Reproduce the passage below about QCs and "taking silk" word for word, with no changes.

=== READING TEXT ===

So we’ve got barristers and solicitors, but there’s another term that pops up a lot when dealing with the lawyers in England (including in Rumpole, naturally). QC, or Queen’s Council is an honorific title granted to senior or distinguished barristers, appointed by the Queen to be one of "Her Majesty's Counsel learned in the law.” They are often referred to as “silks”, after the silk robes they wear, so becoming a QC is sometimes referred to as “taking silk”. And for the record, the first woman to take silk was 1934 - then King’s Council, as it was during the reign of George V. She was Helen Kinnear, and the ground-breaking event occurred in Canada! Lots of Commonwealth countries retain the practice of appointing QCs, though some have abolished the designation or changed to the infinitely less melodious “Senior Council” (SC) (Yawn.) Rumpole was never made a QC, and frequently referred to the rank as “Queer Customer”.

=== GIVEN RECORDS ===

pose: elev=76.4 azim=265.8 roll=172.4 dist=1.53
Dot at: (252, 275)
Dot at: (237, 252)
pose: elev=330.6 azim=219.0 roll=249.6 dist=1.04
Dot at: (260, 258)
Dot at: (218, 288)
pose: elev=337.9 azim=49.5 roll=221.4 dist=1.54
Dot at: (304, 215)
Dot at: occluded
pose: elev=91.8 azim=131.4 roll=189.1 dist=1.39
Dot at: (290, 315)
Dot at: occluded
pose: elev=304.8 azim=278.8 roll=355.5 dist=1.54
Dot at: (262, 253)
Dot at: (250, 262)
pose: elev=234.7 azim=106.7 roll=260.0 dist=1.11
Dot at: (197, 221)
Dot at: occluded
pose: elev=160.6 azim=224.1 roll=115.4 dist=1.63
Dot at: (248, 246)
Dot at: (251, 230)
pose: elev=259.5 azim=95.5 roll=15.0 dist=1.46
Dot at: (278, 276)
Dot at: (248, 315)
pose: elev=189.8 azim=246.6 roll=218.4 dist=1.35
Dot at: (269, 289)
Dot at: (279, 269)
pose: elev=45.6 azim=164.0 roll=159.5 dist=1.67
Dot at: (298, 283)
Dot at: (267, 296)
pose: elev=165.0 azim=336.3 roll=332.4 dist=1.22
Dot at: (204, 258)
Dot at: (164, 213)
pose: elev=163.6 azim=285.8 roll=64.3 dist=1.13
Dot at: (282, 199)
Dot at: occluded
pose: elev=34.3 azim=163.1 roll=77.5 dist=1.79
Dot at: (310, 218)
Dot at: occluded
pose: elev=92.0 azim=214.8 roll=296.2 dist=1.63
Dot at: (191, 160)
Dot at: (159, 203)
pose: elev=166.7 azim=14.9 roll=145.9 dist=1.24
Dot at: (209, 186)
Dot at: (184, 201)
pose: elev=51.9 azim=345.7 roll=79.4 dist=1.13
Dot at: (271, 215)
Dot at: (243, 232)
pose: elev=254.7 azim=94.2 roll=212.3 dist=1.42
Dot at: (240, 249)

===

▶ _RESULT OF THE TASK_
So we’ve got barristers and solicitors, but there’s another term that pops up a lot when dealing with the lawyers in England (including in Rumpole, naturally). QC, or Queen’s Council is an honorific title granted to senior or distinguished barristers, appointed by the Queen to be one of "Her Majesty's Counsel learned in the law.” They are often referred to as “silks”, after the silk robes they wear, so becoming a QC is sometimes referred to as “taking silk”. And for the record, the first woman to take silk was 1934 - then King’s Council, as it was during the reign of George V. She was Helen Kinnear, and the ground-breaking event occurred in Canada! Lots of Commonwealth countries retain the practice of appointing QCs, though some have abolished the designation or changed to the infinitely less melodious “Senior Council” (SC) (Yawn.) Rumpole was never made a QC, and frequently referred to the rank as “Queer Customer”.